Try this: Missing features - Audacity Support

Probably. The test is whether you can hear the damage, and if the “clap-reduction” :smiley: is worth the damage.

Looks like you’ve been fairly successful. Read the wiki article and then try different settings on the same chunk of audio to see what works best.

You’ll never get all the claps out. As Koz is wont to say “it’s like trying to take the cream out of the coffee”.

There’s another option, but it’s not free. There’s a program called “ClickRepair” that was designed specifically to take the clicks and pops out of vinyl and shellac (78 RPM) records. You might be able to coax it to do a better job of removing the claps than Audacity’s Click Removal tool can. If you’re interested just Google “ClickRepair”

– Bill

Thank you very much Bill and Steve for the help.

Steve, your code worked really nicely. I set the parameters to:

(setq ADL 0.005) ; Attack Decay Lookahead time
(setq floor 0.0005)
(setq threshold 0.05) ; level over which the detection wave must pass to trigger the gate
(setq detect-freq 700) ; high-pass filtered sound used to trigger gate
(setq process-freq 700)

Thais setting gave me nice results although I am not sure what each parameter is :slight_smile:

The spikes were really lowered without doing any noticeable damage to the track (at least to my ears). The Click Removal option also worked nicely so I think I will use both of them…

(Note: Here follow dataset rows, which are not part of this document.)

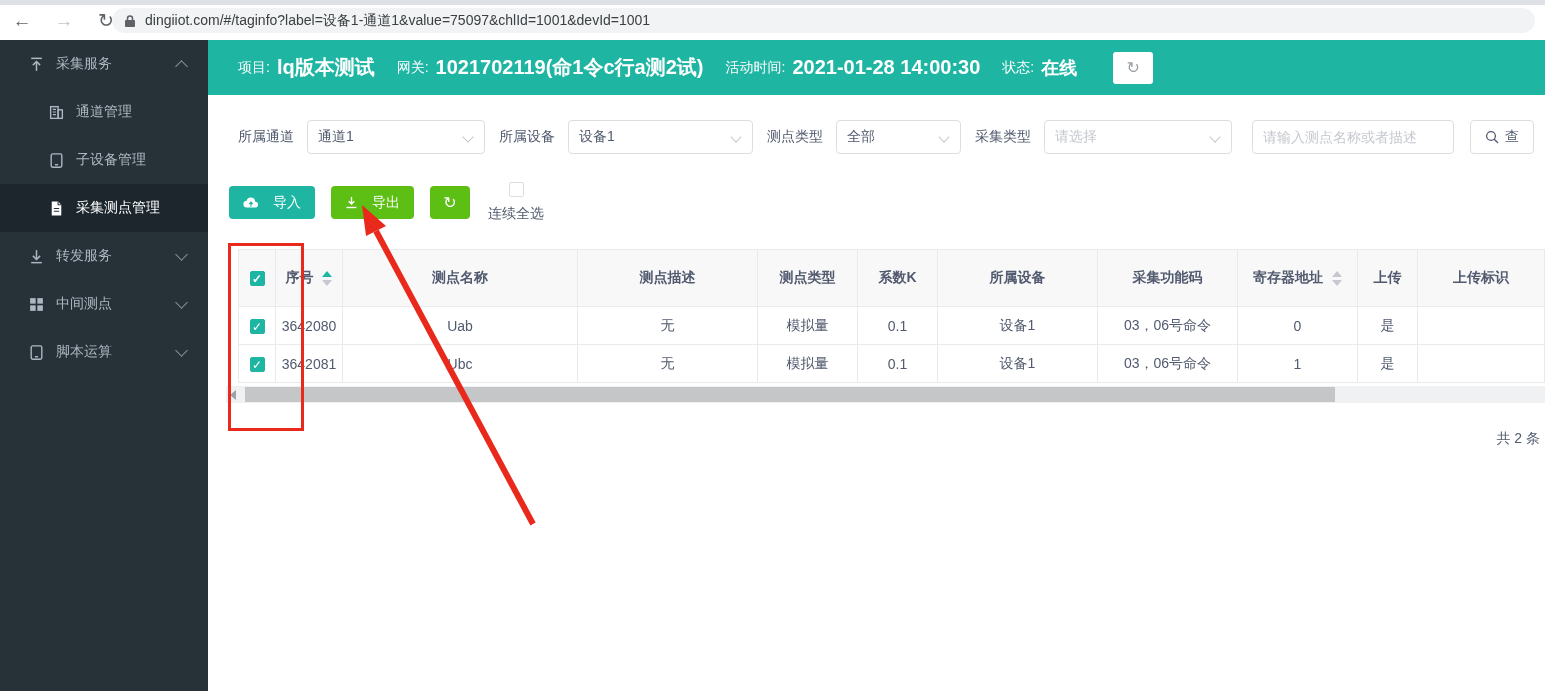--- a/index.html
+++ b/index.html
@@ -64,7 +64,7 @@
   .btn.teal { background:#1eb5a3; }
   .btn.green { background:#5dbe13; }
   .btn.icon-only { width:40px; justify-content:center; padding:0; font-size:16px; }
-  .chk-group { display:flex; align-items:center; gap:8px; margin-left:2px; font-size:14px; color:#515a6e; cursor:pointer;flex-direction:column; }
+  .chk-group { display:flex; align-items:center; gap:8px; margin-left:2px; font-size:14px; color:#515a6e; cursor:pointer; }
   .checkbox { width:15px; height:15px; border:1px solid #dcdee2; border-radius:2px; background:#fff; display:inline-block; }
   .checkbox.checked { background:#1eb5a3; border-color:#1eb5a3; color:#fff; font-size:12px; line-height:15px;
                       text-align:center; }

Thanks everyone for your help.

I wrote a snippet of code for removing certain types of clicks that may help.
This is not currently a full plug-in, but you can run it by copy/pasting the code into the Nyquist Prompt (in the Effects menu).
It probably requires Audacity 1.3.8 or later (not tested on earlier versions).

If you would like to try it and it looks like it may help, I can add the extra code to make it a plug-in.

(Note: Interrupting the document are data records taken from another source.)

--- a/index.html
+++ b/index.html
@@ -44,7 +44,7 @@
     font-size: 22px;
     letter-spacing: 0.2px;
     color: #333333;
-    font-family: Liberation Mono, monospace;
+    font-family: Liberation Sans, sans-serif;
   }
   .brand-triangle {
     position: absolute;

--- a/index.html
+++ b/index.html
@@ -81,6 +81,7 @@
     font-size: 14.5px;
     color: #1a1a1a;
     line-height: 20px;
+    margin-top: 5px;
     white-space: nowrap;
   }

Steve, I have the same problem with someone clapping along with the band (at least they were keeping good time). Your snippet works very well. I am interested in a plug-in since this problem comes up often.
Mike

OK, here it is as a plug-in.

To install the plug-in, unzip (extract) the attached file and put it in the Plug-Ins folder inside the Audacity installation folder. On Windows computers, this is usually under “Program Files”. On Mac OS X, it is usually under “Applications”. Restart Audacity, then the Plug-ins will appear underneath the divider in the “Effect” menu.

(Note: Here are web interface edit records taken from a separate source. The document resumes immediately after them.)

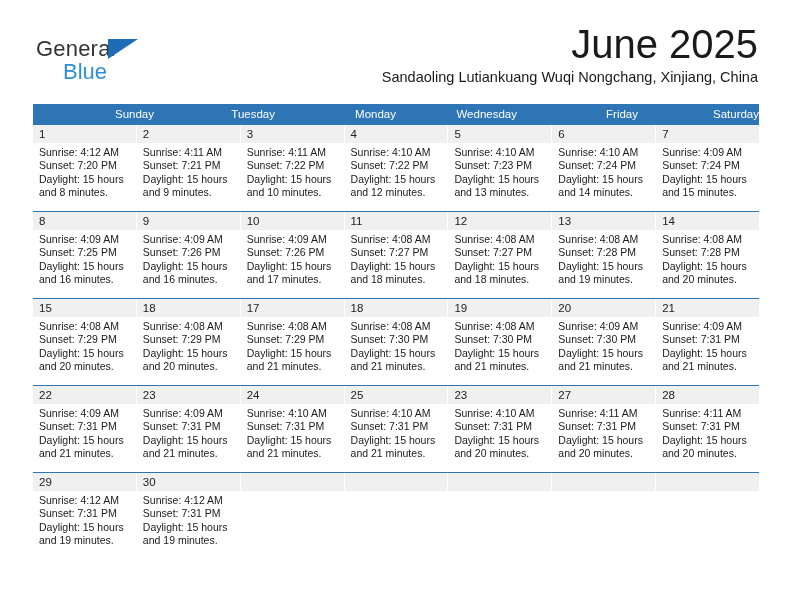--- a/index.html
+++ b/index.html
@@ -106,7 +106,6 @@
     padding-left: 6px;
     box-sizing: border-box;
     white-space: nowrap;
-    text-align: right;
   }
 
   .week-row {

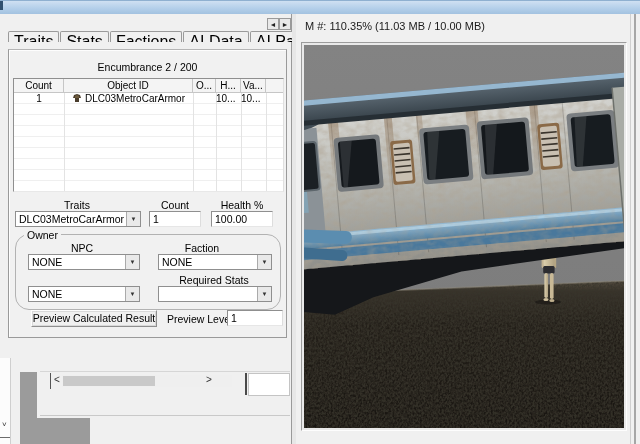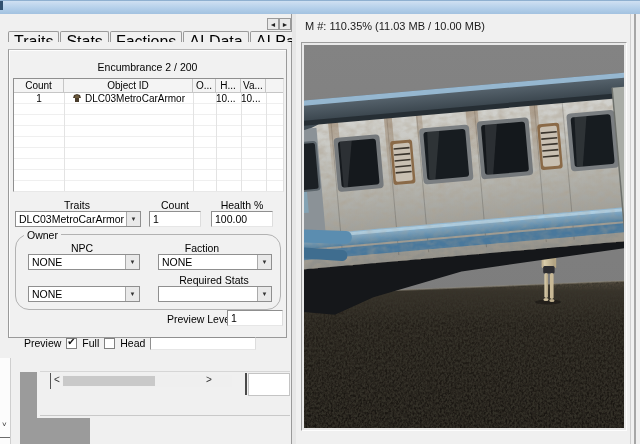--- a/index.html
+++ b/index.html
@@ -168,6 +168,7 @@
       </div>
     </div>
 
+    <div class="abs btn" style="left:22px;top:260px;width:126px;height:17px">Preview Calculated Result</div>
     <div class="abs lbl" style="left:158px;top:263px">Preview Level</div>
     <div class="abs field" style="left:218px;top:260px;width:56px">1</div>
   </div>

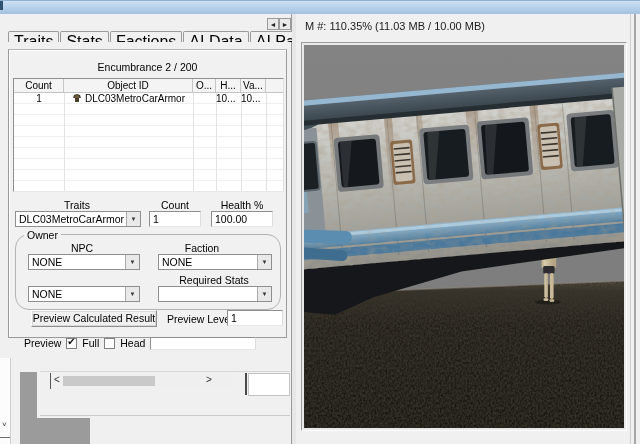--- a/index.html
+++ b/index.html
@@ -173,16 +173,6 @@
     <div class="abs field" style="left:218px;top:260px;width:56px">1</div>
   </div>
 
-  <div class="abs prevrow">
-    <span class="lbl">Preview</span>
-    <span class="cb">
-        <span class="mk">✔</span>
-      </span>
-    <span class="lbl">Full</span>
-    <span class="cb"></span>
-    <span class="lbl">Head</span>
-    <span class="field" style="width:106px;height:13px;display:inline-block"></span>
-  </div>
 
   <div class="abs sliver">
     <div class="abs glyph" style="left:2px;top:62px;font-size:8px">˅</div>

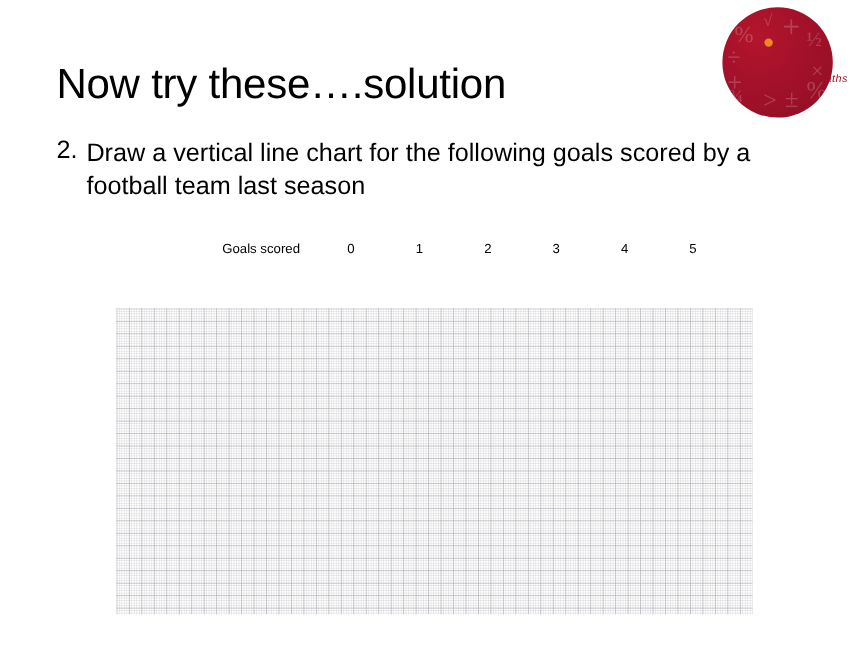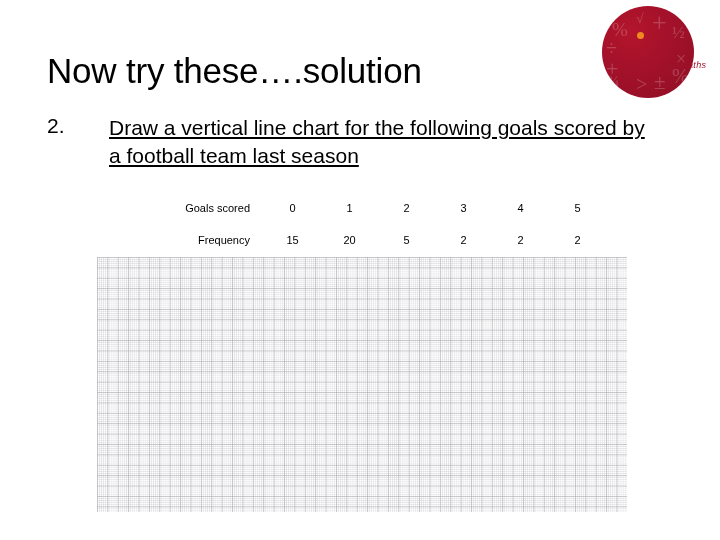--- a/index.html
+++ b/index.html
@@ -121,11 +121,10 @@
     color: #000000;
   }
   .bullet-body {
-    margin-left: 62px;
+    margin-left: 25px;
     font-size: 21px;
     line-height: 1.33;
     color: #000000;
-    text-decoration: underline;
   }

This is a “type 3” plug-in and requires Audacity 1.3 (or later).
clickfilter.ny.zip (1.46 KB)

I’ll have to try some of the above, but FWIW I’ve been using Pop Mute to tame the claps. It won’t remove the reverberation from a clap (probably not an issue for you since venue was outdoors and your mic output wasn’t in the speakers), but it does a nice job of quashing the spikes.

Hi. Was going to post a similar question.
I did go through some of the suggestions in this post but I think I have too less knowledge to comprehend what is going on…, and what I have is more like a recorded audience applause and jeer.

PROBLEM:
So, I recorded audio from a you tube video: http://www.youtube.com/watch?v=o0GzcDFz5Ug, using ‘Sound Recorder’ on my windows 7 laptop.

There is some applause in the background during the performance in between…but it is more like the kind in sitcoms - recorded clap and jeer… it fades in and out.
When I open the audio file in Audacity 2.0.3, and analyse the graph that it shows, I cannot see a clear noise in the audience clap sections of the music. I tried compressing, noise removal, and something with even vocal remover (since I thought it is an instrumental piece) but none of that helped.
I have once used Audacity to remove talking from a background score but that was different since those audios are usually mixed. That is about all the experience I have had using this programme.
I am too new to Audacity to understand all of its effects and small tampering and would appreciate if somebody could guide me through this.

Thanks!

I’d guess that you are stuck with it. Individual claps can be suppressed to some extent, and quiet, constant background hiss can be reduced, but I’d expect there to be nothing that anyone can do about “studio applause and jeers” fading in and out during the performance.

that’s a shame. it is a really lovely piece. anyway, thanks for the reply!